Whilst things are hotting up in Maple, this half of the story looks to be cleverly made but uninvolving. Things don’t go well for this ill-matched pair, Weiss is too smart for them, especially Fusco. And Fusco’s being protective, paternal and patronising in exactly the way Dani is going to hate. Some of it is Fusco’s not overly developed but still present chauvinism, but most of it is his quiet line, ‘I couldn’t stand to lose somebody else today’.
It boils down to a nice little twist. Dani breaks into Weiss’s New Jersey home, discovers a Kill Room, escapes being shot when Fusco intervenes. Fusco discovers that another cop who spotted the pattern between Weiss’s killings went to sleep in his garage with the car engine on. Dani goes home, wanders through a deserted apartment not really turning lights on, goes into her bathroom, strips off her t-shirt revealing her black bra. Only then does she shut the door behind her. Weiss steps out of the shadows, holding a rope by which a cop will commit suicide. But when he opens the bathroom door, Dani’s facing him with her gun in his face. And Fusco’s behind him.
Weiss isn’t done. He slams the bathroom door shut, tackles Fusco, gets his gun, is about to shoot him when Dani emerges from the bedroom, having taken the time to put her t-shirt back on (I get the modesty angle, but is this the best time, girl?) and shoots Weiss twice in the chest.
Apart from Fusco telling her she reminds him of a friend, that’s it for this part of the episode, having climbed to a higher height than at one time I expected.
Manwhile, back upstate, the Mayhem Twins discover that to pursue the trail of Shaw, they need to learn everything they can about Maple, which involves kidnapping and torturing – over Finch’s frantic pleas – the town’s public face, Leslie Thompson (Maddie Corman).
Though they have only one goal, Reese and Root can’t help but learn how thoroughly Samaritan has taken over Maple, and manipulated its people, first to happiness and now to see what happens when you take that happiness away. Maple is Samaritan’s petri dish, though the show uses the metaphor of an ant farm: it’s the microcosm that is embedded in the macrocosm.
Through Leslie, they gain access to the Carrow factory, even though Thompson will be killed for this betrayal.
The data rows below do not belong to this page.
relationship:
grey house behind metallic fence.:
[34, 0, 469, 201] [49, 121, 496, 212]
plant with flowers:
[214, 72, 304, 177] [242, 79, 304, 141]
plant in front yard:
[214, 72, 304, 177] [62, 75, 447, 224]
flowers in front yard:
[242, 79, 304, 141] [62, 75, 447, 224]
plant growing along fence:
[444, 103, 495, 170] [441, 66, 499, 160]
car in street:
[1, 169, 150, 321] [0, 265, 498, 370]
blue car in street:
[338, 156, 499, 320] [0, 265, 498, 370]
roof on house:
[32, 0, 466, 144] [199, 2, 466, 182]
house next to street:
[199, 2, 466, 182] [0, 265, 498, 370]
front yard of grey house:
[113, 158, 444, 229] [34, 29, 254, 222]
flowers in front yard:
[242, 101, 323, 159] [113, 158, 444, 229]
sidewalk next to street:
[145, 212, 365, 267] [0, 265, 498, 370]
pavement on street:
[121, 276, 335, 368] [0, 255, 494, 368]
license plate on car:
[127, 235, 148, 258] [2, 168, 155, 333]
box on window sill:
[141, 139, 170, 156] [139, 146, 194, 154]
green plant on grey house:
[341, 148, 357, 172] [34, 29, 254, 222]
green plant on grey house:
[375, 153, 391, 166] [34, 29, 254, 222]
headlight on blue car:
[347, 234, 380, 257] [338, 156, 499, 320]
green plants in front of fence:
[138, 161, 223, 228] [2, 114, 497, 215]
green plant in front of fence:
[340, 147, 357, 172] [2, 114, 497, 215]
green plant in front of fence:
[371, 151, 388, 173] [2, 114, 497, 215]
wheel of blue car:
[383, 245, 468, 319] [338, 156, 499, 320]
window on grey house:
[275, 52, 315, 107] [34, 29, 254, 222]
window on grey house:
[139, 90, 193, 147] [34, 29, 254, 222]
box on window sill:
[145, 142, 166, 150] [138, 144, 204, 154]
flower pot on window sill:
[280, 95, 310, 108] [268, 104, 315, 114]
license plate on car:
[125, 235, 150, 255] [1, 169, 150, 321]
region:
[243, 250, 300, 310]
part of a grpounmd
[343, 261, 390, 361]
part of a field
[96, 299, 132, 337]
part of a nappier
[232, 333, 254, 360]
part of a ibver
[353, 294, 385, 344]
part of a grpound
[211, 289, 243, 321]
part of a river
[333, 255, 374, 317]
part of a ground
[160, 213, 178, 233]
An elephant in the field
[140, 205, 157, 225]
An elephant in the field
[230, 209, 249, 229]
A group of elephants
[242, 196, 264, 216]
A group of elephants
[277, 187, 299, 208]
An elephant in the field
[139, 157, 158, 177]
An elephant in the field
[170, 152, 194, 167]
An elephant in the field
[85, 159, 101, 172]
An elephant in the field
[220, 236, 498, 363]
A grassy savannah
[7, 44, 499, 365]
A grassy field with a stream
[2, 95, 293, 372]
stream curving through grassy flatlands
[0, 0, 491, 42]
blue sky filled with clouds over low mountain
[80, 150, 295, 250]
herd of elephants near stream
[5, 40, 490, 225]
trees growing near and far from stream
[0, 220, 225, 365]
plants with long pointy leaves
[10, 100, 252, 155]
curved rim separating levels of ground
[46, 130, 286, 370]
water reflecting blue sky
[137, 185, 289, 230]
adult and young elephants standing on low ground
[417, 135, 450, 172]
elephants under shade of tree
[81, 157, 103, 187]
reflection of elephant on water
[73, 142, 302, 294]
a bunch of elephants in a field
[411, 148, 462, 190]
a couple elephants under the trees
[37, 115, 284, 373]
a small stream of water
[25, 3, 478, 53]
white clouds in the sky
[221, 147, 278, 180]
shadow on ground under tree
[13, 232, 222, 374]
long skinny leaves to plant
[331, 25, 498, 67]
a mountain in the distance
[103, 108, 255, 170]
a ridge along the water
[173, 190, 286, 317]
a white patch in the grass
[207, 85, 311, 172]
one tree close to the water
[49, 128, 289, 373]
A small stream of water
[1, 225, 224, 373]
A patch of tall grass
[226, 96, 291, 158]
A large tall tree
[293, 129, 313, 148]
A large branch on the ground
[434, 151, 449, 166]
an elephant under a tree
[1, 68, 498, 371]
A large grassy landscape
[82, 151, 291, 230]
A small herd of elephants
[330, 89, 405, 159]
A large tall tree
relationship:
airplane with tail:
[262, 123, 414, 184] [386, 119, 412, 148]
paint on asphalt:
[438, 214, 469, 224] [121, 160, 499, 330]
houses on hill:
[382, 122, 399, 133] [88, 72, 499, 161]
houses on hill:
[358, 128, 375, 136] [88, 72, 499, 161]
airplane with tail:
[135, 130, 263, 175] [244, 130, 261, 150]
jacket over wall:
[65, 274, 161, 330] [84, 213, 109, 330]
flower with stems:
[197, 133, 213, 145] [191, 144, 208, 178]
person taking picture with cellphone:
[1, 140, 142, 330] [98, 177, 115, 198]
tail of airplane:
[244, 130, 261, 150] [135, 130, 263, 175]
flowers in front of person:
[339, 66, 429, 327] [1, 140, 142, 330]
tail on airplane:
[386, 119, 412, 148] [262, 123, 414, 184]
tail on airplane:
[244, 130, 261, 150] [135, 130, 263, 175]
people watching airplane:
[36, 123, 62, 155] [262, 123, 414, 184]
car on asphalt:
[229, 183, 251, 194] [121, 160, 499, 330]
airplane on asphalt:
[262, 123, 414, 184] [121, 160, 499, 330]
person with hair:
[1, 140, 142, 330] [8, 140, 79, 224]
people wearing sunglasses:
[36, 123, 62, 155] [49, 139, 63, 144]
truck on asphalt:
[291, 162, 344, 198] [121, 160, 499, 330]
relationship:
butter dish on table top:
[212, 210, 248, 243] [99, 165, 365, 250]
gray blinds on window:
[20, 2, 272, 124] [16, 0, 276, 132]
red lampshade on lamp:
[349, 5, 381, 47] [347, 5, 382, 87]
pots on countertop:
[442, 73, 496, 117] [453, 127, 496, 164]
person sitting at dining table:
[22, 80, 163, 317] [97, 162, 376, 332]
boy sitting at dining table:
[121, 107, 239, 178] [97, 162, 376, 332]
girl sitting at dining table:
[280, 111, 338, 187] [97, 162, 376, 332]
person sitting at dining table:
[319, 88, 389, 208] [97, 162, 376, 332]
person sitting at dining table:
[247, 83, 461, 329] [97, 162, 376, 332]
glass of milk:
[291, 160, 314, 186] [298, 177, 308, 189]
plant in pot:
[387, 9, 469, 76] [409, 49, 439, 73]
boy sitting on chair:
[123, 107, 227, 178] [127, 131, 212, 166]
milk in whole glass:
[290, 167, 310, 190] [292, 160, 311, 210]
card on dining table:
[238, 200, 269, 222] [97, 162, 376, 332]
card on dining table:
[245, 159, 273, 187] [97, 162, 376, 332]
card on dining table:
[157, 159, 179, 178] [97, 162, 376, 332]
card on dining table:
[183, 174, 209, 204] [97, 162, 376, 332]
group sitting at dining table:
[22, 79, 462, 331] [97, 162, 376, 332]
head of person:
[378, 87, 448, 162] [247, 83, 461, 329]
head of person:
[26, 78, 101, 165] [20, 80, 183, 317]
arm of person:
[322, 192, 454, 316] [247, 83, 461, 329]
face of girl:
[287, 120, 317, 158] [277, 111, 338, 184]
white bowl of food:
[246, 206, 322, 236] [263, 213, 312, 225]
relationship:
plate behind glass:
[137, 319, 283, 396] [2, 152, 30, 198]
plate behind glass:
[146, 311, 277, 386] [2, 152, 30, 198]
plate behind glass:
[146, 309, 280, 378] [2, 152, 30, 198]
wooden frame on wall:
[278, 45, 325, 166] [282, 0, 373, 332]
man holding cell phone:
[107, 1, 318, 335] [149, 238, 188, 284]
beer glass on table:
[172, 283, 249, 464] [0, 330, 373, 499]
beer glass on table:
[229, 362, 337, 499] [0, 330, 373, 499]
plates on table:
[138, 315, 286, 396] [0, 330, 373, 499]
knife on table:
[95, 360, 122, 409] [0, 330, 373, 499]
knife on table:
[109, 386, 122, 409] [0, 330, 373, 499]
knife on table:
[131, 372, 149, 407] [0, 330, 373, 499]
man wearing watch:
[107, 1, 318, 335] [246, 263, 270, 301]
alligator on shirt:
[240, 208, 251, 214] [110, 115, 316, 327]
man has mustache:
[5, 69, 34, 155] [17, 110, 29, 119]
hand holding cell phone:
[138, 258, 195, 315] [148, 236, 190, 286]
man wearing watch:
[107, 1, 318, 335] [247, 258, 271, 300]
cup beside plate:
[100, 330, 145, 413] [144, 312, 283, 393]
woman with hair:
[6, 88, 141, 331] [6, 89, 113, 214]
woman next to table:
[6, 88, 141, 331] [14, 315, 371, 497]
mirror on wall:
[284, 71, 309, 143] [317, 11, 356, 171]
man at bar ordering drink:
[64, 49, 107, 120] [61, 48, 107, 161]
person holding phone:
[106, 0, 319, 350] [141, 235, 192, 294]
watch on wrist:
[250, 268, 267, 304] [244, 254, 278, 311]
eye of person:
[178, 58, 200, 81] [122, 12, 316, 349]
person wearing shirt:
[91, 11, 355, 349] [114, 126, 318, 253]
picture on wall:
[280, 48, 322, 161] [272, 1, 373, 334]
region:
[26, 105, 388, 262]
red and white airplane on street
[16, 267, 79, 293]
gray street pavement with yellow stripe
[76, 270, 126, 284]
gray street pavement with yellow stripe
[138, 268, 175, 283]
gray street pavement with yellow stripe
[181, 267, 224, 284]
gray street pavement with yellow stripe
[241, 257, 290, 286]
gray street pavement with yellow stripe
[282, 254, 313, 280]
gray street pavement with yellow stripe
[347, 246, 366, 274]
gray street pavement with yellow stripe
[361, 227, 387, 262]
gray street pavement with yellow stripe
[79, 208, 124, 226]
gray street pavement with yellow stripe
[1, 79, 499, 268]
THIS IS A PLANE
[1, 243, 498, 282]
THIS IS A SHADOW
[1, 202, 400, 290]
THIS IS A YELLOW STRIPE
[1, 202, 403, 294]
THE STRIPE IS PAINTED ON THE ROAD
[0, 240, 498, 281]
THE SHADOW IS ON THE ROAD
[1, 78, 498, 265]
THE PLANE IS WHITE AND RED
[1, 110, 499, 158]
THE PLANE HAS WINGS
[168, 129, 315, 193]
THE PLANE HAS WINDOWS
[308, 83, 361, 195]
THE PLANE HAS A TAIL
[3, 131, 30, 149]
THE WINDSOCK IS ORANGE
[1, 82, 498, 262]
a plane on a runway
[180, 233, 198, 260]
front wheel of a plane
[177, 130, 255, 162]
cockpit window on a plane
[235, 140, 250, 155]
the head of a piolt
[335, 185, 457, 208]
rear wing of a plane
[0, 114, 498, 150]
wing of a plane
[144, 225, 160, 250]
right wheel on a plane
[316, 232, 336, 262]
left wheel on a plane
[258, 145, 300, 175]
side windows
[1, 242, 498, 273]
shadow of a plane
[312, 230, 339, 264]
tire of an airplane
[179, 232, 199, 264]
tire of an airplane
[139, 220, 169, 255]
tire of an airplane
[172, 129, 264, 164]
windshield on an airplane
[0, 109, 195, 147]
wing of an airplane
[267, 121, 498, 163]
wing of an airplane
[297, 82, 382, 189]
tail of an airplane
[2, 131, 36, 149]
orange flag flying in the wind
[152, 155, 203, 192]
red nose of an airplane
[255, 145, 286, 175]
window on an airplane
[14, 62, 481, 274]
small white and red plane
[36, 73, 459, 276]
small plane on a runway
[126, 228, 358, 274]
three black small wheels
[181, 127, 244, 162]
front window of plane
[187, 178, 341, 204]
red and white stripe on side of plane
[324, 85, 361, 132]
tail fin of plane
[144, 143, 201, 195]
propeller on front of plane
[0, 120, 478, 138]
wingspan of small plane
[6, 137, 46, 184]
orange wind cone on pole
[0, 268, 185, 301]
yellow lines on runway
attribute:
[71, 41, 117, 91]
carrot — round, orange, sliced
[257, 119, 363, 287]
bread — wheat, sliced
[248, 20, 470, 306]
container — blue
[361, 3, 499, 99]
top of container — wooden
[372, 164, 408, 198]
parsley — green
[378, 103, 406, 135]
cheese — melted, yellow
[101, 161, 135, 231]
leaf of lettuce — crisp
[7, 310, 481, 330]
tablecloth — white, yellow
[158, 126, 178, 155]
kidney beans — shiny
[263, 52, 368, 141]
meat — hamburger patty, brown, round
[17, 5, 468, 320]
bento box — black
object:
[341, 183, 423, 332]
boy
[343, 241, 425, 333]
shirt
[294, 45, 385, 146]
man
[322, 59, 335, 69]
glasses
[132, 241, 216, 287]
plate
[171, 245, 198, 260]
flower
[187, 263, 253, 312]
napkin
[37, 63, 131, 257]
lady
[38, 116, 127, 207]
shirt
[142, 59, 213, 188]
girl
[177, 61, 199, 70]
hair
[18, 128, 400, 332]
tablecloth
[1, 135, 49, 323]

They shoot and blast their way in, they find that the factory is manufacturing transponders, microdots and neural implants, designed to be fitted to the whole population to enable Samaritan to observe and manipulate every human, they find the woman who was carried in the truck from the Stock Exchange. She’s got dark brown hair… but she’s not Shaw. Her name is Delia Jones and she was a secretary at the Stock Exchange. Everything, the only lead they have, was wrong. What’s that about schmuck-bait now?
Because this is the end of the trail. Root goes on a shooting spree, but she and Reese get Delia out. And Carrow pull out of Maple, leaving the town wrecked. Samaritan’s plans have been blocked. But they have no lead, no clue about Shaw. Reese recognises that there is nothing more they can do. Finch talks to the despairing, devastated Root. But she is not convinced, that is, until the Machine sends it’s one and only message, by payphone: Sierra Tango Oscar Pappa. S.T.O.P. Root says ‘Goodbye Harold’ as if it were a final word and walks away.
Shaw is gone. And the audience is treated to a final coda. Greer, in his most sinister-uncle mode, smiles down at a bed. Shaw is cynical: ‘If this is the afterlife, it sucks.’ Greer just smiles more, tells her to rest, she’ll need it.
We know, but they don’t. Schmuck-bait, but of the very highest order.